IEEE/ACM Trans Comput Biol Bioinform. 2021 May-Jun;18(3):823-835. doi: 10.1109/TCBB.2020.2979959. Epub 2021 Jun 3.
Conditions play an essential role in biomedical statements. However, existing biomedical knowledge graphs (BioKGs) only focus on factual knowledge, organized as a flat relational network of biomedical concepts. These BioKGs ignore the conditions of the facts being valid, which loses essential contexts for knowledge exploration and inference. We consider both facts and their conditions in biomedical statements and proposed a three-layered information-lossless representation of BioKG. The first layer has biomedical concept nodes, attribute nodes. The second layer represents both biomedical fact and condition tuples by nodes of the relation phrases, connecting to the subject and object in the first layer. The third layer has nodes of statements connecting to a set of fact tuples and/or condition tuples in the second layer. We transform the BioKG construction problem into a sequence labeling problem based on a novel designed tag schema. We design a Multi-Input Multi-Output sequence labeling model (MIMO) that learns from multiple input signals and generates proper number of multiple output sequences for tuple extraction. Experiments on a newly constructed dataset show that MIMO outperforms the existing methods. Further case study demonstrates that the BioKGs constructed provide a good understanding of the biomedical statements.

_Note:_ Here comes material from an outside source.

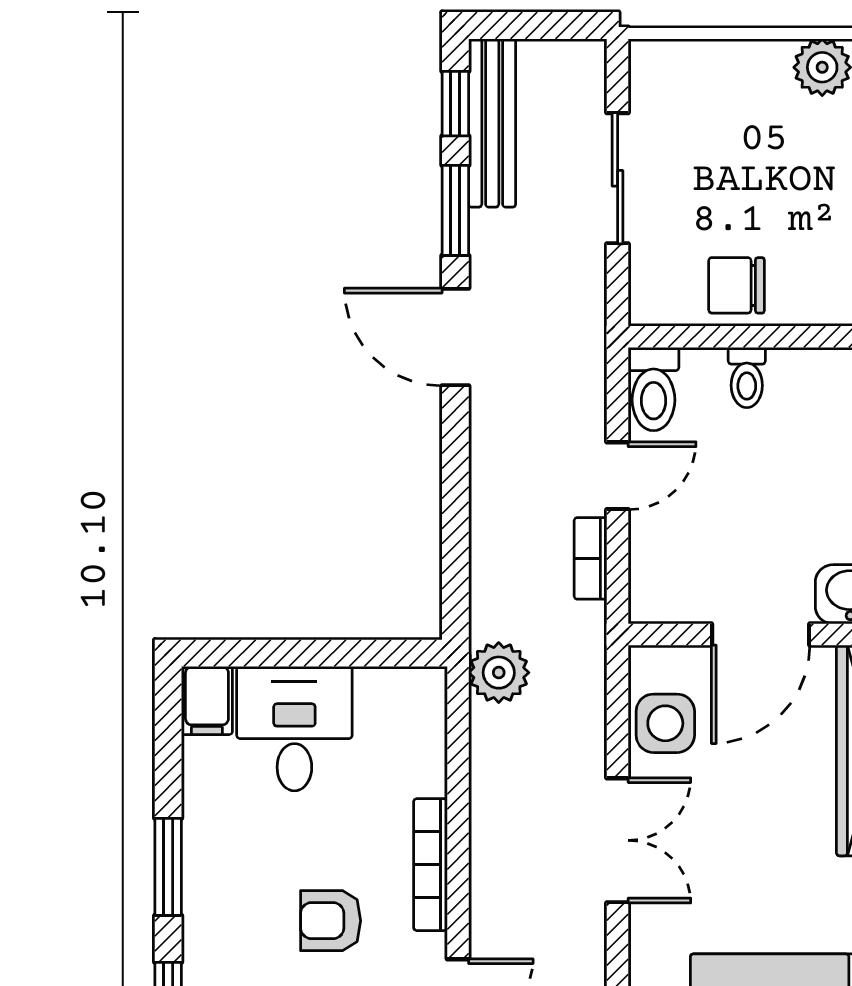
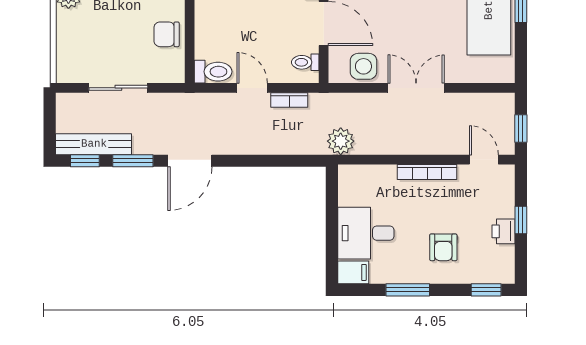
chair: (737, 285) -> (167, 34), turned 90
toilet: (747, 377) -> (305, 62), moved, turned 180
window: (168, 867) -> (408, 290), moved
armchair: (331, 921) -> (443, 247), moved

条件在生物医学陈述中起着至关重要的作用。然而,现有的生物医学知识图谱(BioKG)仅关注事实知识,组织为生物医学概念的平面关系网络。这些 BioKG 忽略了事实有效条件,从而失去了知识探索和推理的重要上下文。我们在生物医学陈述中同时考虑事实及其条件,并提出了一种三层信息无损的 BioKG 表示方法。第一层具有生物医学概念节点、属性节点。第二层通过关系短语的节点表示生物医学事实和条件元组,连接到第一层的主题和对象。第三层具有语句节点,连接到第二层的一组事实元组和/或条件元组。我们将 BioKG 构建问题转化为基于新颖设计的标记方案的序列标记问题。我们设计了一种多输入多输出序列标记模型(MIMO),它从多个输入信号中学习,并为元组提取生成适当数量的多个输出序列。在新构建的数据集上的实验表明,MIMO 优于现有方法。进一步的案例研究表明,构建的 BioKG 提供了对生物医学陈述的良好理解。